NHSD Apply for Care ID alpha assessment

I love that the UK government is making digital product assessments, like this one for the in-development Care ID Assessment tool, public. There’s a lot to be learned from critiques like this.

In particular, I was impressed with how they held the line on the importance of robustness in tools like this (from the “Choose the right tools and technology” section):

Before their reassessment, the team needs to … allow users who have issues using services with Javascript or have Javascript disabled. The team must build services for all users and cannot depend on client-side Javascript.

Which yielded results in their reassessment:

The panel was impressed that:

  • the team has worked around the limitations for progressive enhancement of the service, resulting from the use of a serverless Single Page Application (SPA) architecture, which is a historical technology choice inherited from NHS login the team has ensured the service now works for all applicants without requiring JavaScript to be enabled
  • the team has used the third party Paycasso identity verification mobile application to automate many parts of the process for validating an identity document, presenting a significant improvement versus the current remote identity check process via video link
  • the team has used the no JavaScript route through the service which re-uses the business logic for the SPA route despite the UI forms being separately maintained for both routes

The assessment also provides guidance for further improvements to be made. Love this!


ChatGPT: New AI system, old bias?

The story of Karen Hunter asking ChatGPT to discuss whether Bessie Smith influenced Mahalia Jackson is pretty telling. As ChatGPT was not fed information that related to the connections between the musical careers of these two influential Black women, it could not shed any light on how they were connected. It could only offer snippets of their biographies, which it gleaned from Wikipedia (or similar).

Despite their seemingly magical “knowledge,” Large Language Models (LLMs) are only able to respond with things they know (or think they know). They aren’t able to create novel connections between subjects in the way that people can.

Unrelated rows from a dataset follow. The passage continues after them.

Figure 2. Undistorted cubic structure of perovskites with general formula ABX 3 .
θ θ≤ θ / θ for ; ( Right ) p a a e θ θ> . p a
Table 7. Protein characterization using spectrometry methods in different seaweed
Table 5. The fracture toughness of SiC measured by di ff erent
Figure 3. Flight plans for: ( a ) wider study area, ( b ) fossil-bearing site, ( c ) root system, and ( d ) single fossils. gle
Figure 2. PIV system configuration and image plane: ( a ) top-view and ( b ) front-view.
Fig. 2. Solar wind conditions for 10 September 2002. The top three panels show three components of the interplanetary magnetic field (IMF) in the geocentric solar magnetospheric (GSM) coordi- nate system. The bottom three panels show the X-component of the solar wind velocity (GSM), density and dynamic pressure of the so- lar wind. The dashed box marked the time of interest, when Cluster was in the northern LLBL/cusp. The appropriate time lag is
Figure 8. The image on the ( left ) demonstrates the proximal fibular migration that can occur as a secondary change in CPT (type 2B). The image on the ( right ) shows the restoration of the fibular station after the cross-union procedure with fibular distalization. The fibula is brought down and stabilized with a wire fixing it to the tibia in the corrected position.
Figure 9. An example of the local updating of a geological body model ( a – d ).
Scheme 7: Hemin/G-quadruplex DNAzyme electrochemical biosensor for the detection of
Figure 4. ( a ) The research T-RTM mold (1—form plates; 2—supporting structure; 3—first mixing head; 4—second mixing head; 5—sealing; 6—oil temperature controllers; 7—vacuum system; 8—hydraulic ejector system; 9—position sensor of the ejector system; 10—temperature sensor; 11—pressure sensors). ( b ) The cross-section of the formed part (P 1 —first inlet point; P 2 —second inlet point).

That’s why it’s absolutely critical that LLMs be trained on content from a variety of sources, perspectives, etc. A LLM is only as good as the data it’s fed. To create truly powerful, creative, and exhaustive LLMs, we need to train them on content created by people whose voices aren’t often centered and subjects that extend far into the long tail.


Disability, Bias, and AI

This is a foundational paper concerning AI and its potential to help and harm people with disabilities. There are a lot of choice quotes in here, but this one really sums up the importance of an intersectional approach to AI:

Integrating disability into the AI bias conversation helps illuminate the tension between AI systems’ reliance on data as the primary means of representing the world, and the fluidity of identity and lived experience. Especially given that the boundaries of disability (not unlike those of race and gender) have continually shifted in relation to unstable and culturally specific notions of “ability,” something that has been constructed and reconstructed in relationship to the needs of industrial capitalism, and the shifting nature of work.


Microsoft’s new Inclusive Design toolkit is designed for the brain

The Microsoft Inclusive Design Toolkit has gotten an update that incorporates cognition, which is awesome! It puts forward three new principles:

  1. Understand the user’s motivation, and the goals and tasks they are trying to complete.
  2. Discern the cognitive load required to reduce that mismatch.
  3. Co-create the final product with a diverse community of people across the spectrum.

It’s so great to see this seminal resource continuing to evolve.